Energy dependence of nucleon-nucleon potentials in lattice QCD

TL;DR

This study tests the validity of leading-order nucleon-nucleon potentials derived from lattice QCD at low energies, finding that the approximation holds well at around 45 MeV compared to near zero energy.

Contribution

It demonstrates that the leading-order approximation of NN potentials from lattice QCD remains valid at low energies, specifically around 45 MeV, confirming the approach's reliability.

Findings

LO potentials at 45 MeV agree with those at 0 MeV within errors

The LO approximation is valid for low-energy NN interactions

Supports use of this method for low-energy nuclear physics

Abstract

Recently a new approach to calculate the nuclear potential from lattice QCD has been proposed. In the approach the nuclear potential is constructed from Bethe-Salpeter (BS) wave functons through the Schroedinger equation. The procedure leads to non-local but energy independent potential, which can be expanded in terms of local functions.

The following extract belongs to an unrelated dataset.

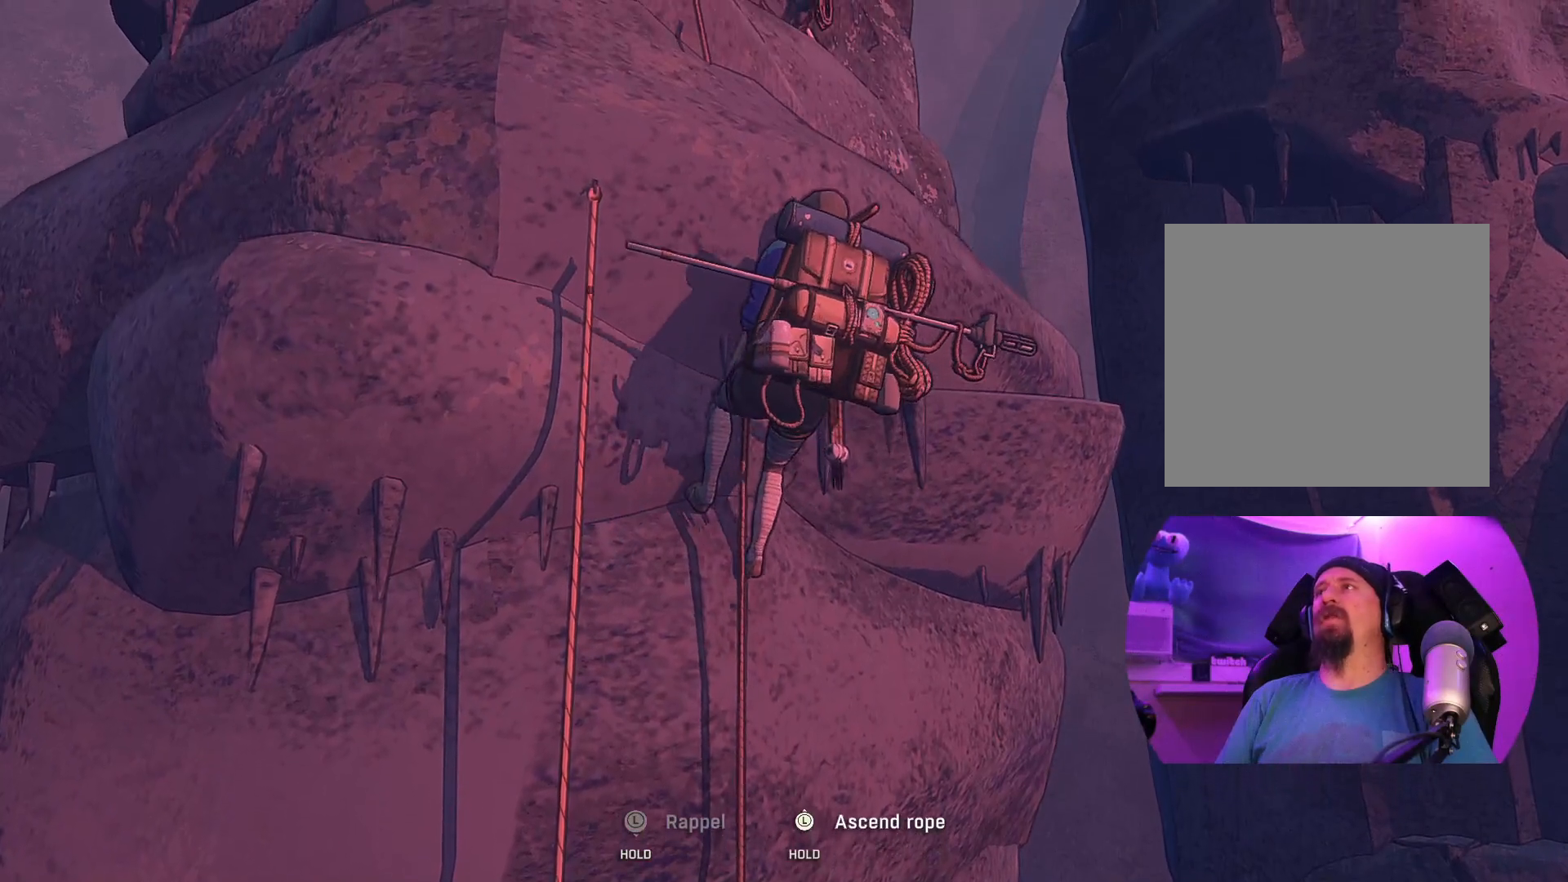
{"buttons": ["R2"], "left_stick": "up", "right_stick": "center", "events": []}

In several recent applications of this method, local potentials, which correspond to the leading order (LO) terms of the expansion, are calculated from the BS wave function at E~0 MeV, where E is the center of mass energy. It is therefore important to check the validity of the LO approximation obtained at E~0. In this report, in order to check how well the LO approximation for the NN potentials works, we compare the LO potentials determined from the BS wave function at E~45 MeV with those at E~0 MeV in quenched QCD. We find that the difference of the LO potentials between two energies are not found wihin the statistical errors. This shows that the LO approximation for the potential is valid at low energies to describe the NN interactions.